*Records*
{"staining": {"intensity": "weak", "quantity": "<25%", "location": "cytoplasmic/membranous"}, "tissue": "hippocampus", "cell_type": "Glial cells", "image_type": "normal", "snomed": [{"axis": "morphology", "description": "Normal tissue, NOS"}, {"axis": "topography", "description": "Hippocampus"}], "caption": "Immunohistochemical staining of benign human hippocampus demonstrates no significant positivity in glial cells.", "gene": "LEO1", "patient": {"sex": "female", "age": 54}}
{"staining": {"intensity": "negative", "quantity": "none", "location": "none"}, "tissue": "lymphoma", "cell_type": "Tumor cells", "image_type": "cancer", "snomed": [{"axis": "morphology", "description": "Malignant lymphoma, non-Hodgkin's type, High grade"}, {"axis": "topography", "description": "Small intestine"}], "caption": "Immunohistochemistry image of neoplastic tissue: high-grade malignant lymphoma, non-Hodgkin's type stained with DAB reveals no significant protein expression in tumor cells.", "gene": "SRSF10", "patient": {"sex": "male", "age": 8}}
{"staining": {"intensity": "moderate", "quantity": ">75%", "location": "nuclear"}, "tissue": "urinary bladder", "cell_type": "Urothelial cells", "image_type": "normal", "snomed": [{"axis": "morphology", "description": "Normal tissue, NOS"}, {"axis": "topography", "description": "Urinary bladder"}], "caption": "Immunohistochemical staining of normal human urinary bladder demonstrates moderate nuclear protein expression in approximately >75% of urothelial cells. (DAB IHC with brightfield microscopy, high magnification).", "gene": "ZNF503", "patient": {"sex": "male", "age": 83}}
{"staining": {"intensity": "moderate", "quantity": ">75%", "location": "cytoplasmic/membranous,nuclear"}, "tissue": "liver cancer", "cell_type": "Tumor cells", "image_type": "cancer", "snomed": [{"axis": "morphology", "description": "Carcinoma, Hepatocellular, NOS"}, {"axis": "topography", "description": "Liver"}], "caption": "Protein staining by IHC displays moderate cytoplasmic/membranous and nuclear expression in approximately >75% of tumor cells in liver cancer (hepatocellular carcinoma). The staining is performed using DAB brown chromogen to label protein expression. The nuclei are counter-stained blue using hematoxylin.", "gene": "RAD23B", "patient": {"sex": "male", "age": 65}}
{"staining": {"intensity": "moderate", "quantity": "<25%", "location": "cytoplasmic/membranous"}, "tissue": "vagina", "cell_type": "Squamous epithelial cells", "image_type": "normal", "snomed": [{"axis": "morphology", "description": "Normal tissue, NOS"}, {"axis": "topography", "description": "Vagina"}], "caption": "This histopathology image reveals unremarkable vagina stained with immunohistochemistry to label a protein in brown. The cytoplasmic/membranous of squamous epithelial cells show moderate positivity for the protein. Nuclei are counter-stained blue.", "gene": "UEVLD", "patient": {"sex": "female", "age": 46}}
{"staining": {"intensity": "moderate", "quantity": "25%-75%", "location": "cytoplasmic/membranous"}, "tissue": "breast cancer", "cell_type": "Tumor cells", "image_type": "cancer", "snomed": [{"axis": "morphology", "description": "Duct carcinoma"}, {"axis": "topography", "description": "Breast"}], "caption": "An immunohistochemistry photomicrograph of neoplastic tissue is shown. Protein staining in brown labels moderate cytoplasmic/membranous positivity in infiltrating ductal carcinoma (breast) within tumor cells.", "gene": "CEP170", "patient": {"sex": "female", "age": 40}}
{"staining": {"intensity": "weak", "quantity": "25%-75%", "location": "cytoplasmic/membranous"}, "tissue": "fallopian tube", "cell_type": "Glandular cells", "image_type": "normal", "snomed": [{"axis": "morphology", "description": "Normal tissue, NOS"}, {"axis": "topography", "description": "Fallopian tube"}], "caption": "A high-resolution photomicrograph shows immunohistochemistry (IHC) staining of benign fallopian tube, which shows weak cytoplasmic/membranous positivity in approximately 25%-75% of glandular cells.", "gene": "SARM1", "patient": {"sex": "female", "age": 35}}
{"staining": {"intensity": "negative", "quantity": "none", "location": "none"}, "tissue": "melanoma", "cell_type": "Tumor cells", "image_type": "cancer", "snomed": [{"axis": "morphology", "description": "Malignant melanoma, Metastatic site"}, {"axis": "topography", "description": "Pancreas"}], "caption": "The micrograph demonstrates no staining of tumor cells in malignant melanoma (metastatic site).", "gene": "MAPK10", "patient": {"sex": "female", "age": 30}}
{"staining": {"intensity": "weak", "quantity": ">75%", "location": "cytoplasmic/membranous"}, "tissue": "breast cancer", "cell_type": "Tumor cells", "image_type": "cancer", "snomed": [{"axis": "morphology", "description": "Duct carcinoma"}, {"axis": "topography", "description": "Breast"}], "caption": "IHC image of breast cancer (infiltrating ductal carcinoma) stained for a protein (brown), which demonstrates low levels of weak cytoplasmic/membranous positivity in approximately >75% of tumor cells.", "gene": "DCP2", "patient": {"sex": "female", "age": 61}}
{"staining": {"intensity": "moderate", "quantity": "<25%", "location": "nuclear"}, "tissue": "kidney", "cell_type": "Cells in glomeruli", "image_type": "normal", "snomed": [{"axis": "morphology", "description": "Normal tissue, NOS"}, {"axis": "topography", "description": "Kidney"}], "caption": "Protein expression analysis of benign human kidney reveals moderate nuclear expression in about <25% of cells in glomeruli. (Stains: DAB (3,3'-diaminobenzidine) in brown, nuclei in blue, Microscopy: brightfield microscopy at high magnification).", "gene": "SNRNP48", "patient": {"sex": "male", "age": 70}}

*The task*
Each record above is to be printed again exactly as written.

*Expected output*
{"staining": {"intensity": "weak", "quantity": "<25%", "location": "cytoplasmic/membranous"}, "tissue": "hippocampus", "cell_type": "Glial cells", "image_type": "normal", "snomed": [{"axis": "morphology", "description": "Normal tissue, NOS"}, {"axis": "topography", "description": "Hippocampus"}], "caption": "Immunohistochemical staining of benign human hippocampus demonstrates no significant positivity in glial cells.", "gene": "LEO1", "patient": {"sex": "female", "age": 54}}
{"staining": {"intensity": "negative", "quantity": "none", "location": "none"}, "tissue": "lymphoma", "cell_type": "Tumor cells", "image_type": "cancer", "snomed": [{"axis": "morphology", "description": "Malignant lymphoma, non-Hodgkin's type, High grade"}, {"axis": "topography", "description": "Small intestine"}], "caption": "Immunohistochemistry image of neoplastic tissue: high-grade malignant lymphoma, non-Hodgkin's type stained with DAB reveals no significant protein expression in tumor cells.", "gene": "SRSF10", "patient": {"sex": "male", "age": 8}}
{"staining": {"intensity": "moderate", "quantity": ">75%", "location": "nuclear"}, "tissue": "urinary bladder", "cell_type": "Urothelial cells", "image_type": "normal", "snomed": [{"axis": "morphology", "description": "Normal tissue, NOS"}, {"axis": "topography", "description": "Urinary bladder"}], "caption": "Immunohistochemical staining of normal human urinary bladder demonstrates moderate nuclear protein expression in approximately >75% of urothelial cells. (DAB IHC with brightfield microscopy, high magnification).", "gene": "ZNF503", "patient": {"sex": "male", "age": 83}}
{"staining": {"intensity": "moderate", "quantity": ">75%", "location": "cytoplasmic/membranous,nuclear"}, "tissue": "liver cancer", "cell_type": "Tumor cells", "image_type": "cancer", "snomed": [{"axis": "morphology", "description": "Carcinoma, Hepatocellular, NOS"}, {"axis": "topography", "description": "Liver"}], "caption": "Protein staining by IHC displays moderate cytoplasmic/membranous and nuclear expression in approximately >75% of tumor cells in liver cancer (hepatocellular carcinoma). The staining is performed using DAB brown chromogen to label protein expression. The nuclei are counter-stained blue using hematoxylin.", "gene": "RAD23B", "patient": {"sex": "male", "age": 65}}
{"staining": {"intensity": "moderate", "quantity": "<25%", "location": "cytoplasmic/membranous"}, "tissue": "vagina", "cell_type": "Squamous epithelial cells", "image_type": "normal", "snomed": [{"axis": "morphology", "description": "Normal tissue, NOS"}, {"axis": "topography", "description": "Vagina"}], "caption": "This histopathology image reveals unremarkable vagina stained with immunohistochemistry to label a protein in brown. The cytoplasmic/membranous of squamous epithelial cells show moderate positivity for the protein. Nuclei are counter-stained blue.", "gene": "UEVLD", "patient": {"sex": "female", "age": 46}}
{"staining": {"intensity": "moderate", "quantity": "25%-75%", "location": "cytoplasmic/membranous"}, "tissue": "breast cancer", "cell_type": "Tumor cells", "image_type": "cancer", "snomed": [{"axis": "morphology", "description": "Duct carcinoma"}, {"axis": "topography", "description": "Breast"}], "caption": "An immunohistochemistry photomicrograph of neoplastic tissue is shown. Protein staining in brown labels moderate cytoplasmic/membranous positivity in infiltrating ductal carcinoma (breast) within tumor cells.", "gene": "CEP170", "patient": {"sex": "female", "age": 40}}
{"staining": {"intensity": "weak", "quantity": "25%-75%", "location": "cytoplasmic/membranous"}, "tissue": "fallopian tube", "cell_type": "Glandular cells", "image_type": "normal", "snomed": [{"axis": "morphology", "description": "Normal tissue, NOS"}, {"axis": "topography", "description": "Fallopian tube"}], "caption": "A high-resolution photomicrograph shows immunohistochemistry (IHC) staining of benign fallopian tube, which shows weak cytoplasmic/membranous positivity in approximately 25%-75% of glandular cells.", "gene": "SARM1", "patient": {"sex": "female", "age": 35}}
{"staining": {"intensity": "negative", "quantity": "none", "location": "none"}, "tissue": "melanoma", "cell_type": "Tumor cells", "image_type": "cancer", "snomed": [{"axis": "morphology", "description": "Malignant melanoma, Metastatic site"}, {"axis": "topography", "description": "Pancreas"}], "caption": "The micrograph demonstrates no staining of tumor cells in malignant melanoma (metastatic site).", "gene": "MAPK10", "patient": {"sex": "female", "age": 30}}
{"staining": {"intensity": "weak", "quantity": ">75%", "location": "cytoplasmic/membranous"}, "tissue": "breast cancer", "cell_type": "Tumor cells", "image_type": "cancer", "snomed": [{"axis": "morphology", "description": "Duct carcinoma"}, {"axis": "topography", "description": "Breast"}], "caption": "IHC image of breast cancer (infiltrating ductal carcinoma) stained for a protein (brown), which demonstrates low levels of weak cytoplasmic/membranous positivity in approximately >75% of tumor cells.", "gene": "DCP2", "patient": {"sex": "female", "age": 61}}
{"staining": {"intensity": "moderate", "quantity": "<25%", "location": "nuclear"}, "tissue": "kidney", "cell_type": "Cells in glomeruli", "image_type": "normal", "snomed": [{"axis": "morphology", "description": "Normal tissue, NOS"}, {"axis": "topography", "description": "Kidney"}], "caption": "Protein expression analysis of benign human kidney reveals moderate nuclear expression in about <25% of cells in glomeruli. (Stains: DAB (3,3'-diaminobenzidine) in brown, nuclei in blue, Microscopy: brightfield microscopy at high magnification).", "gene": "SNRNP48", "patient": {"sex": "male", "age": 70}}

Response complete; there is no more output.